Here’s the crux of it all:
- After Wednesday’s vote, the state of disaster will remain in place until April 29.
- So long as the state of disaster is in place, Dallas City Manager T.C. Broadnax (under the direction of the mayor) is able to enact orders such as the closure of bars, dine-in restaurants and other businesses.
- Such orders can also be lifted at any point, but will stay in place until further notice or until the eventual lifting of the state of disaster declaration at large.
- The state of disaster could be canceled or extended again at a later date, most likely on the stated “reassessment” date of April 8.
- The mayor and city manager can also cancel the declaration at large at any time.
Long story short: Bars and dine-in restaurants in the City of Dallas are to remain closed until further notice — until the mayor or city manager says otherwise, or until at least April 29 when the state of disaster is currently set to expire.
Currently, all other state of disaster orders, including the prohibition of gatherings with more than 50 people will continue for the time being.
Wednesday’s decision came after several council members — hoping to give their small business-owning constituents firm dates to plan around — pushed back on Mayor Johnson’s hope to leave the state of disaster in effect indefinitely.

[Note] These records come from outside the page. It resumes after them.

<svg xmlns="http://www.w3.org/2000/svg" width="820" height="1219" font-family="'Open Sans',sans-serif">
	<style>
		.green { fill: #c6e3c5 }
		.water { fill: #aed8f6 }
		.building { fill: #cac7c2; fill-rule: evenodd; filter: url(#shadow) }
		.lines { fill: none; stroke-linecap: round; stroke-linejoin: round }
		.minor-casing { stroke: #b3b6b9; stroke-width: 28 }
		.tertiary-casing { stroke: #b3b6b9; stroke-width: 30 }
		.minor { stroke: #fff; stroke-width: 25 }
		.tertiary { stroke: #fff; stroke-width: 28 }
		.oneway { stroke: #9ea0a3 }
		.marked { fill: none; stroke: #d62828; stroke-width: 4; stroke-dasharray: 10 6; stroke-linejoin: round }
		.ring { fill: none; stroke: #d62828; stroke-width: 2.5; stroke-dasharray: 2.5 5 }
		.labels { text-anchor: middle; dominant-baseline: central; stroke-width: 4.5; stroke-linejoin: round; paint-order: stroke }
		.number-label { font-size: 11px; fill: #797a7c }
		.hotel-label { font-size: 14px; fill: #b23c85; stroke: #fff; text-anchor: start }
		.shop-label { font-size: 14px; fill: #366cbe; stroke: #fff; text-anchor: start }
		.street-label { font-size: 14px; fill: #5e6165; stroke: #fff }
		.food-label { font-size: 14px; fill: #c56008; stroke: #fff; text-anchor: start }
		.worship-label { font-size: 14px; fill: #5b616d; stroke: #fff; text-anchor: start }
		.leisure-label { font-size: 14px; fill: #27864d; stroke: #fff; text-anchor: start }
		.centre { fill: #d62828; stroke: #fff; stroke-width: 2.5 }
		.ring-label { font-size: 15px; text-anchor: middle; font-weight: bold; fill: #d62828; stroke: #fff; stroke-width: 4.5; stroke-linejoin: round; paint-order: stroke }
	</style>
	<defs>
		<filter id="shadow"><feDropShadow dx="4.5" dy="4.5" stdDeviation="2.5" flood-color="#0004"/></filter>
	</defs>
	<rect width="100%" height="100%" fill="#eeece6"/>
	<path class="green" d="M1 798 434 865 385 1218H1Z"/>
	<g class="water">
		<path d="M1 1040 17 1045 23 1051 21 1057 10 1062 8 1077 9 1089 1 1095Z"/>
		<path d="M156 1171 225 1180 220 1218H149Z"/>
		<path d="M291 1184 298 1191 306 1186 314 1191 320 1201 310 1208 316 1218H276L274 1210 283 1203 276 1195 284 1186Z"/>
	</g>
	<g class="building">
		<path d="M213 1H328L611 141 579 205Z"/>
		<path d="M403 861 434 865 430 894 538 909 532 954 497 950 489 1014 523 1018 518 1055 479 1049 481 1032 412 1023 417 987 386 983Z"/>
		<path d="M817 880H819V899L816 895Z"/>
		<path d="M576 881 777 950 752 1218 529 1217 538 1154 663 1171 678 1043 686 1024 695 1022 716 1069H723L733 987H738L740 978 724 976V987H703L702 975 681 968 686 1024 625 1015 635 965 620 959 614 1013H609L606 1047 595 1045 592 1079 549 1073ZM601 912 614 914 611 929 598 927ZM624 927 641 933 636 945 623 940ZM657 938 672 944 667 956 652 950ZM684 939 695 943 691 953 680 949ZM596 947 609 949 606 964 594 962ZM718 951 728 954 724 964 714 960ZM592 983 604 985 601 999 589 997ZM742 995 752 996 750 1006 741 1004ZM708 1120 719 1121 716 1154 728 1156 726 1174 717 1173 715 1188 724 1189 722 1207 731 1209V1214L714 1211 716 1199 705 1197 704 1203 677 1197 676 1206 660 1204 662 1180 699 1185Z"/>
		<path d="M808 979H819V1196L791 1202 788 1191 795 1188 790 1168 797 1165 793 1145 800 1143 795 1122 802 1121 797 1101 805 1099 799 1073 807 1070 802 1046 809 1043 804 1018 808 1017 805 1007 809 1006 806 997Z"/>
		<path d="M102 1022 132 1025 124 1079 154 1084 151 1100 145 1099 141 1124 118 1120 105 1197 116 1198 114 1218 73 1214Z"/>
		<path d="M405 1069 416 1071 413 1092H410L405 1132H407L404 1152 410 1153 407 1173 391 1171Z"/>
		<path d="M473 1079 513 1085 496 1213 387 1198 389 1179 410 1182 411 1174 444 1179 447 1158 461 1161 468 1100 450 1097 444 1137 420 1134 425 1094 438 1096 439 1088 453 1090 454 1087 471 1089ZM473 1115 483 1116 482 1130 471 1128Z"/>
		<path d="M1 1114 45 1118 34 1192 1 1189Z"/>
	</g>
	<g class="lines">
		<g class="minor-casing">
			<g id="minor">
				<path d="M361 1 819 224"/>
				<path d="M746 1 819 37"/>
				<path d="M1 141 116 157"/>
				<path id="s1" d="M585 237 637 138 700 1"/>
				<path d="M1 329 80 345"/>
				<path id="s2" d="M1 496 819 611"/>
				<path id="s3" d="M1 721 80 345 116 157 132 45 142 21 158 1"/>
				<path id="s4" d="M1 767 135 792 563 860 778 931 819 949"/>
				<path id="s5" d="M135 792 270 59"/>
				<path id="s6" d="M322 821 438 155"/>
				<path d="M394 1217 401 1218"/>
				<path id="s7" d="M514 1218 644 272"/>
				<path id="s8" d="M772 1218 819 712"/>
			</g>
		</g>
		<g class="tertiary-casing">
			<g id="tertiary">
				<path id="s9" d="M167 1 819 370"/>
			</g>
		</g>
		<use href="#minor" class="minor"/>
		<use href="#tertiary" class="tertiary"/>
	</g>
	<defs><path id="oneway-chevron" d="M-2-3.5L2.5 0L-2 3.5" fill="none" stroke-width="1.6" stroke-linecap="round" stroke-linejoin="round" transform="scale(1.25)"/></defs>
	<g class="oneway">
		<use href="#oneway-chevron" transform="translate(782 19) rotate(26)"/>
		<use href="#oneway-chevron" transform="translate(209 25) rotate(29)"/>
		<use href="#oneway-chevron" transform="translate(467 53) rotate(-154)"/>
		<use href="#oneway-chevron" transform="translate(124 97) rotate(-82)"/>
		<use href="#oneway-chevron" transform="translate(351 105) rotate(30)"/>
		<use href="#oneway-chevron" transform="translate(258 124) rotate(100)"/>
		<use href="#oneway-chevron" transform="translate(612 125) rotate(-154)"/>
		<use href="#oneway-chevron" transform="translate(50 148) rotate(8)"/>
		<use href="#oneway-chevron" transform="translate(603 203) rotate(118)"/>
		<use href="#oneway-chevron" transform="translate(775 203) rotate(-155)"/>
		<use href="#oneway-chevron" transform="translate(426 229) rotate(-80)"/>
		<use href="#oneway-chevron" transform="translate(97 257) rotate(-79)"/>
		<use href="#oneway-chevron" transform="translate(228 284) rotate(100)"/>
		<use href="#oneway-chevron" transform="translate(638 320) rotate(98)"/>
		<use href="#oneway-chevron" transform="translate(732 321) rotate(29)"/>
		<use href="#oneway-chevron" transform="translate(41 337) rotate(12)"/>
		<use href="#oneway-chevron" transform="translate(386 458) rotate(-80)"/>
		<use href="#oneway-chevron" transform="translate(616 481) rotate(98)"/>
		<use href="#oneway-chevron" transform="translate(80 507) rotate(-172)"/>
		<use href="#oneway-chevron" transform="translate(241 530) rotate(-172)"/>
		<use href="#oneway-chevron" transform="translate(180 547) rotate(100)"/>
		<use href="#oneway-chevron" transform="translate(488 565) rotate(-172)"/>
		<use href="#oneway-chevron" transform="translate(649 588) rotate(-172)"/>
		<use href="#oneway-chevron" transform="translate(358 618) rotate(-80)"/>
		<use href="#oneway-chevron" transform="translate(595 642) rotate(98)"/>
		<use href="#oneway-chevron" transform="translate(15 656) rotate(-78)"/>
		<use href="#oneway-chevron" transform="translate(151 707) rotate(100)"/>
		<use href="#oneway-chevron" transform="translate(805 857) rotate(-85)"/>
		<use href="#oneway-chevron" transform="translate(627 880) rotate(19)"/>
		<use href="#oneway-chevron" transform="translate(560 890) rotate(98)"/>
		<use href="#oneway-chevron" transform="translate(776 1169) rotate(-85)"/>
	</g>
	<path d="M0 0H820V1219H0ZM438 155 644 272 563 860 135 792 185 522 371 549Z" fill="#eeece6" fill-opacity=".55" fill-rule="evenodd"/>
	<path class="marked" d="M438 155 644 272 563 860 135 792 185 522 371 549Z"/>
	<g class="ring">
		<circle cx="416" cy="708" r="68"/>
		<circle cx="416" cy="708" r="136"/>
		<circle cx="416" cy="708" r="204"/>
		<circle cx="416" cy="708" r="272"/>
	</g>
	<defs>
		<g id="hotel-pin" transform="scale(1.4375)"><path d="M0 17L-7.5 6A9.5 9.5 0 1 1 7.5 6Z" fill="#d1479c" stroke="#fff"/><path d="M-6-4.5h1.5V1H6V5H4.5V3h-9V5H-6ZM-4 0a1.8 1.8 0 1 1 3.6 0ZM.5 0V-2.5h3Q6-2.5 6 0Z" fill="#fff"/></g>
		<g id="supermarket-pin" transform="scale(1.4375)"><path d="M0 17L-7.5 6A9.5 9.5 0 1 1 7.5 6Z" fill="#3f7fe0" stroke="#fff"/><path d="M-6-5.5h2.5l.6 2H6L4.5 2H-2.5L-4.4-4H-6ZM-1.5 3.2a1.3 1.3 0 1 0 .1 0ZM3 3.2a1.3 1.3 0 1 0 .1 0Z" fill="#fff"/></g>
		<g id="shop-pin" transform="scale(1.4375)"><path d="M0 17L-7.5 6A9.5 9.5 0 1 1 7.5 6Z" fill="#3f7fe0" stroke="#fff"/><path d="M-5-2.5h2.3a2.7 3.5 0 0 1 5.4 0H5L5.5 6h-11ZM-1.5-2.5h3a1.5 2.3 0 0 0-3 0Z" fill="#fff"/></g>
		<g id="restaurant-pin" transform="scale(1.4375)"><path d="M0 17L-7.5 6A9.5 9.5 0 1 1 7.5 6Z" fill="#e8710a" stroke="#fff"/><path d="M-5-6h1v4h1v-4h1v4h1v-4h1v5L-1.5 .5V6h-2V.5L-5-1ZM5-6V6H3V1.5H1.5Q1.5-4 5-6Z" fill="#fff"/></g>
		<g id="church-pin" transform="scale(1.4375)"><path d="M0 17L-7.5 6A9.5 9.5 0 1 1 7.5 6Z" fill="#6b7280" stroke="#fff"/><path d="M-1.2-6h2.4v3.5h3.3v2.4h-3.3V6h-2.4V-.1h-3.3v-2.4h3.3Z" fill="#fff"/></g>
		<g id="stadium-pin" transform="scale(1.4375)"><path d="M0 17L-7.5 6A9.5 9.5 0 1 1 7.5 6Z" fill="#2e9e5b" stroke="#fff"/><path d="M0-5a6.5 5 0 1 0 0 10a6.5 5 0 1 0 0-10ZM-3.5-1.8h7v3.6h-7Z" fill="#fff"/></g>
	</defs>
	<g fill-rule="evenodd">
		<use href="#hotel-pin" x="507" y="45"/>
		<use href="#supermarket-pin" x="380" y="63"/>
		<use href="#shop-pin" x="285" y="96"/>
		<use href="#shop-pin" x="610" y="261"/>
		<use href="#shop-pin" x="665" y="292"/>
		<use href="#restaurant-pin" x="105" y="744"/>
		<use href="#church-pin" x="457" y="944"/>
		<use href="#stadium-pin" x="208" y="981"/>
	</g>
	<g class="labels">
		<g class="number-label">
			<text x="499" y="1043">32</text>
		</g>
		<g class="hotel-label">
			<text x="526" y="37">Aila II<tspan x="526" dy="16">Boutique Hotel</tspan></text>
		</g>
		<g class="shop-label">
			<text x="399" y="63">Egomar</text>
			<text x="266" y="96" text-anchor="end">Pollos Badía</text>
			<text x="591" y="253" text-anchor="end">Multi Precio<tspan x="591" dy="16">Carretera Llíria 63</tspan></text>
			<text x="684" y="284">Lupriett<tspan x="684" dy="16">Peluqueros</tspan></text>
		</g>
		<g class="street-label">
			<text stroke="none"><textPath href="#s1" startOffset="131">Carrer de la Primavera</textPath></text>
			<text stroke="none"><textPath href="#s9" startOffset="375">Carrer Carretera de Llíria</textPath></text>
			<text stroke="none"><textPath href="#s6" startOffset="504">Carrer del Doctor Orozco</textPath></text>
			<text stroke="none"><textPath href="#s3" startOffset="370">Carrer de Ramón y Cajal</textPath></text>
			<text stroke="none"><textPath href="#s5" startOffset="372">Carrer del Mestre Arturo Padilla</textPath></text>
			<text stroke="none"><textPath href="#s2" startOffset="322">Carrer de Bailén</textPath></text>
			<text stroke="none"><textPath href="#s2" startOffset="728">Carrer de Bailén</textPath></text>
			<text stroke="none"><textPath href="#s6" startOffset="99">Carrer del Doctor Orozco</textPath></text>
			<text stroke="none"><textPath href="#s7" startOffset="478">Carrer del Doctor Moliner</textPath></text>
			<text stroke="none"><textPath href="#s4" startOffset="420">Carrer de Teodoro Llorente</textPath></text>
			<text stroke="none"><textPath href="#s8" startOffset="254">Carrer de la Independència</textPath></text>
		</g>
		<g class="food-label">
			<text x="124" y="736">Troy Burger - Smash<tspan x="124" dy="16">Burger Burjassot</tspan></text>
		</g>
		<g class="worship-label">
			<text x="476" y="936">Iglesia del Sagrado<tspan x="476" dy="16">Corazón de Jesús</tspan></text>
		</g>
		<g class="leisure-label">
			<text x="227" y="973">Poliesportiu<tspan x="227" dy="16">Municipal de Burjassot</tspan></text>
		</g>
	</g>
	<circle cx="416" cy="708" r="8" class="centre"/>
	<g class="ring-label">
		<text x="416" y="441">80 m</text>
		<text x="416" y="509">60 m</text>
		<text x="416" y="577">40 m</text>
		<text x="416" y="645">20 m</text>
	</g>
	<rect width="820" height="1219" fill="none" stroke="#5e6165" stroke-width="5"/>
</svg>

After a failed amendment from council member Lee Kleinman that the declaration expire on April 8, council member Paula Blackmon motioned that the date be pushed to April 29, with Kleinman’s April 8 date set as a time for council to “reassess” their decision on the April 29 end-date. Her amendment and the vote to extend the state of disaster both passed.
It bears repeating that City Manager Broadnax has the power to end the bar and dining room ban order when he sees fit. It is not known if or when he might do so.
Among North Texas cities, Dallas has been leading the charge in enacting various precautionary protocols meant to slow the coronavirus’ spread in the area. By Wednesday, most city governments in the region had taken steps to temporarily close all bars and restaurant dining rooms within their jurisdictions — the cities of Denton and Frisco excepted.
It is possible, though, that none of this could matter soon.
Earlier on Wednesday, Texas Governor Greg Abbott said he expects to make an announcement on Thursday about how he plans to address the handling of bars and dine-in restaurants statewide. Whether he intends to go so far as to shutter all such establishments across Texas — as some area leaders have asked, among them Dallas County Judge Clay Jenkins — remains to be seen.
Either way, during these uncertain times, Dallasites should plan on staying the fuck home for the foreseeable future — and on continuing to support the city’s beloved establishments through the purchase of take-out and delivery orders where applicable, if they are so able.
Also, y’all better keep washing your hands.